━━━━━ EXTRACT TO READ ━━━━━

# Homemade clutch for honey extractor



## Alex Cantacuzene (May 29, 2003)

*Homemade clutch*

Hi Beedraggle, your clutch set-up looks great. Very neat. A small suggestion is to make sure that the surface of the large bolt/pulley shaft has a smooth surface and that there is a possibility for lubricating the pulleys as they rotate on that shaft. Good luck and let us know how it wil work with the extractor. Take care and have fun.


----------



## magnet-man (Jul 10, 2004)

It is a lot like the clutch on the industrial sewing machine motors. Looking at the your design you could easily hook a lever to control the amount of pressure pressing the against the pulleys. That way you can start with a slow speed and speed up. This is how the speed on an industrial sewing machine is controlled. 

So how much brain time did this project take?


----------



## Bee Draggle (Apr 5, 2006)

Well I got a jump start by looking at the design of the old Maxant clutch which helped a lot. Then it took about two weeks to round up all the parts as few things had to be ordered and shipped. Once I had all the parts, assembly went fairly quick. I was lucky to have an old AC motor laying around that I didn’t have to buy. I like your lever idea as I’ll probably get tired of bending over to tighten and loosen the wing nut when extracting. I’ll also take Alex’s suggestion and keep an oil can close by to lubricate the bolt shaft while the clutch it’s in operation. I got into this project because I didn’t want to spend $430 bucks for a DC motor and controller from Brushy Mtn.


----------



## HAB (May 17, 2008)

The motor and variable speed clutch off an old exercise tread mill found at a yard sale will work well to accomplish the same thing for $20.00.:lookout:


----------



## magnet-man (Jul 10, 2004)

It has been a long time since I saw a working treadmill for $20 at a yard sale or on Craigslist.


----------



## HAB (May 17, 2008)

magnet-man said:


> It has been a long time since I saw a working treadmill for $20 at a yard sale or on Craigslist.


Around here you would be hard pressed to give one away!:lookout:
Everyone is working so hard to make ends meet a treadmill is what their life feels like.


----------



## berkshire bee (Jan 28, 2007)

I posted last fall with pictures about using a treadmill motor on my maxant. The bonus is you just turn the dial to change the speed. Got the treadmill free


----------



## HAB (May 17, 2008)

berkshire bee said:


> I posted last fall with pictures about using a treadmill motor on my maxant. The bonus is you just turn the dial to change the speed. Got the treadmill free


Wow! We must think alike. A twenty saved is a twenty earned. I will have to go back and read your post.


----------

━━━━━ EXTRACTED RECORDS ━━━━━

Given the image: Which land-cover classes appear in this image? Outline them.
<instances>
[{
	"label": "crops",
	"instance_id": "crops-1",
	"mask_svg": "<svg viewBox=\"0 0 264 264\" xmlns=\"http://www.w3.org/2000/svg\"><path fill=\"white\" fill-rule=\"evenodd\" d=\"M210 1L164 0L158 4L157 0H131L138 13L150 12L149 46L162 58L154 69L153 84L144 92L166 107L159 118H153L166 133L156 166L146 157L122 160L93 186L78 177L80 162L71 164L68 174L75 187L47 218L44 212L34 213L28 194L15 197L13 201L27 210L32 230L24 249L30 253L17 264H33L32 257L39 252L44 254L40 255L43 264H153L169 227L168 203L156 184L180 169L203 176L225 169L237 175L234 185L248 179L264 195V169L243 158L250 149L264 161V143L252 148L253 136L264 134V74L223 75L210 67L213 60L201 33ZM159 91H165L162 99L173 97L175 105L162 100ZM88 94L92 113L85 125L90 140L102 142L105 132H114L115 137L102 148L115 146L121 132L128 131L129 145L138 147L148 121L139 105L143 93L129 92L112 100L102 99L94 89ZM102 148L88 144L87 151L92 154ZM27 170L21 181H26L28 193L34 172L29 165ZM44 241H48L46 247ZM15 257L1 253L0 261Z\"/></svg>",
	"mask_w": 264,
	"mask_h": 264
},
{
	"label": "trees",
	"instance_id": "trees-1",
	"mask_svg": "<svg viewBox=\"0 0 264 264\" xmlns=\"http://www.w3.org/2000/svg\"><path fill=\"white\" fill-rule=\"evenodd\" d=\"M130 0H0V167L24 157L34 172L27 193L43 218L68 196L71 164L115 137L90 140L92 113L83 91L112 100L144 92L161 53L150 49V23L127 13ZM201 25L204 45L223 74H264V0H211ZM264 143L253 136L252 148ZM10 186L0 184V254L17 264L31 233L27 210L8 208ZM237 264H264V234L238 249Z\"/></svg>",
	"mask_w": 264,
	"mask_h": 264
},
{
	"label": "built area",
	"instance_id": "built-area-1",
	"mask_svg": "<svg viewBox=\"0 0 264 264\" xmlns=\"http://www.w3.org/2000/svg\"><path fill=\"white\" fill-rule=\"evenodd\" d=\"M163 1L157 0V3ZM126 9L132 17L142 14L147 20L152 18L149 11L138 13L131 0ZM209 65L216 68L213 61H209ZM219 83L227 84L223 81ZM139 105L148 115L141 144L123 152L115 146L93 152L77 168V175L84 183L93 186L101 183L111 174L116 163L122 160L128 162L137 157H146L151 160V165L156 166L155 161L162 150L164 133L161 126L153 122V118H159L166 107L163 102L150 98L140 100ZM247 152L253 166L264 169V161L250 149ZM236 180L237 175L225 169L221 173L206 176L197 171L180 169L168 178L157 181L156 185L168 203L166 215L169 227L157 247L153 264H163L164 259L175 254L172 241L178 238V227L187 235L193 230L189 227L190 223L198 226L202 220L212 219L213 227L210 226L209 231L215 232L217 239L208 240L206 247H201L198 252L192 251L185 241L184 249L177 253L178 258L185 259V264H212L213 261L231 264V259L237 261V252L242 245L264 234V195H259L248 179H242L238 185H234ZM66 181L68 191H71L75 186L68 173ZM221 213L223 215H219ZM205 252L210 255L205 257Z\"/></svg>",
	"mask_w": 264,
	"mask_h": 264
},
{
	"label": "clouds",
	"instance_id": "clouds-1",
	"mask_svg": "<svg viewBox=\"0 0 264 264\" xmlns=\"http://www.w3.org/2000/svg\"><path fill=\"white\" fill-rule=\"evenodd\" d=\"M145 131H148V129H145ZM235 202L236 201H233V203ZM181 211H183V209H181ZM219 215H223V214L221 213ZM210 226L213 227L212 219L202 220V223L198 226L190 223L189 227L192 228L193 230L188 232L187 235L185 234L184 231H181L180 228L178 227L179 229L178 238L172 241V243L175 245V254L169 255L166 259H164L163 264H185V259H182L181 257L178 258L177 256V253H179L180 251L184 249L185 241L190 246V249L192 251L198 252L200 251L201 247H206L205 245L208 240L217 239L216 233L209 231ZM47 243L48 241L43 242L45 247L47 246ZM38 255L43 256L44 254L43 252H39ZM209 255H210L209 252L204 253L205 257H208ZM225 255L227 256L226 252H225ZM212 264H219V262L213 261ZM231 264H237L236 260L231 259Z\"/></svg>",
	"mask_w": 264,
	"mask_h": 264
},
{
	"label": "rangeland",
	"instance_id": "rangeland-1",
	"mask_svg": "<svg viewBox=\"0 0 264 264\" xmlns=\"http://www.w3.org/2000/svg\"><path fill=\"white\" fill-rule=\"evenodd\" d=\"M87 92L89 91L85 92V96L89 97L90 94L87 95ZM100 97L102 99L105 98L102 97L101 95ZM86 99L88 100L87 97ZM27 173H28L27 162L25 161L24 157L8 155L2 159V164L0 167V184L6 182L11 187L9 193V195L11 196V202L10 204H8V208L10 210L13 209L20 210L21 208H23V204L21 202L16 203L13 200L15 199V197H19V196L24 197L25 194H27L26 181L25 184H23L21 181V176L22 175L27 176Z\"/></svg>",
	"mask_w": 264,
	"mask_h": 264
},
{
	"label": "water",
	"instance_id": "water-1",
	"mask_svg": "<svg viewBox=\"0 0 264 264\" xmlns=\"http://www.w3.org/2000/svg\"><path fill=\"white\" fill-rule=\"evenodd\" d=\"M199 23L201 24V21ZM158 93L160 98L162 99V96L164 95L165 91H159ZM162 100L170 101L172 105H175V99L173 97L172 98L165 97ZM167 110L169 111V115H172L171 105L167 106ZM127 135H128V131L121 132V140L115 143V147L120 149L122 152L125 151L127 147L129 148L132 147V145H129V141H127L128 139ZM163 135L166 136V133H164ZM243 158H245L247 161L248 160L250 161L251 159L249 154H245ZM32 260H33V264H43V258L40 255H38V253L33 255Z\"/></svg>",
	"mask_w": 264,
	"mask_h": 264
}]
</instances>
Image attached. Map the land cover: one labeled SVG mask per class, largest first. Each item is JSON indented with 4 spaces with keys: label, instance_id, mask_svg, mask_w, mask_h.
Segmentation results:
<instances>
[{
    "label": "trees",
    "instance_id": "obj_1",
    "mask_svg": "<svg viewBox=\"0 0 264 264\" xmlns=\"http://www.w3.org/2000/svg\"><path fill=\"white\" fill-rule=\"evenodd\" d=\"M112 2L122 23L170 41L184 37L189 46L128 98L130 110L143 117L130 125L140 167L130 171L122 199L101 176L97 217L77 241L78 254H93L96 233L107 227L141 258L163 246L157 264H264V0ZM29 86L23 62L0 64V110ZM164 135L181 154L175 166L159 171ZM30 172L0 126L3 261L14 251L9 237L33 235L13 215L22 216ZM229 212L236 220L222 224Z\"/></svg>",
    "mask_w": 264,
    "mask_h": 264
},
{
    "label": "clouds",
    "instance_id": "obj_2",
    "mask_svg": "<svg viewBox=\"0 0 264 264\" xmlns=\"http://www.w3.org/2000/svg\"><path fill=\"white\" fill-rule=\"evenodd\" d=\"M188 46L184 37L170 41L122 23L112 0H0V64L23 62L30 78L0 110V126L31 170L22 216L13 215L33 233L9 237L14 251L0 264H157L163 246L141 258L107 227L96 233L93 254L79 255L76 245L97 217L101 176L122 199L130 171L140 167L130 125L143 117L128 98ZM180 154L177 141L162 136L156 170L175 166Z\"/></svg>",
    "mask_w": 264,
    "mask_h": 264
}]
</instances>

━━━━━

• _REQUESTS_
1. In the clutch thread, what existing design gave Bee Draggle a jump start on the project?
2. Print the clutch thread from "## Alex Cantacuzene" to "machine is controlled.".
Rely only on the clutch thread, not the data.

• _ANSWERS PROVIDED_
1. The design of the old Maxant clutch.

2.
## Alex Cantacuzene (May 29, 2003)

*Homemade clutch*

Hi Beedraggle, your clutch set-up looks great. Very neat. A small suggestion is to make sure that the surface of the large bolt/pulley shaft has a smooth surface and that there is a possibility for lubricating the pulleys as they rotate on that shaft. Good luck and let us know how it wil work with the extractor. Take care and have fun.


----------



## magnet-man (Jul 10, 2004)

It is a lot like the clutch on the industrial sewing machine motors. Looking at the your design you could easily hook a lever to control the amount of pressure pressing the against the pulleys. That way you can start with a slow speed and speed up. This is how the speed on an industrial sewing machine is controlled.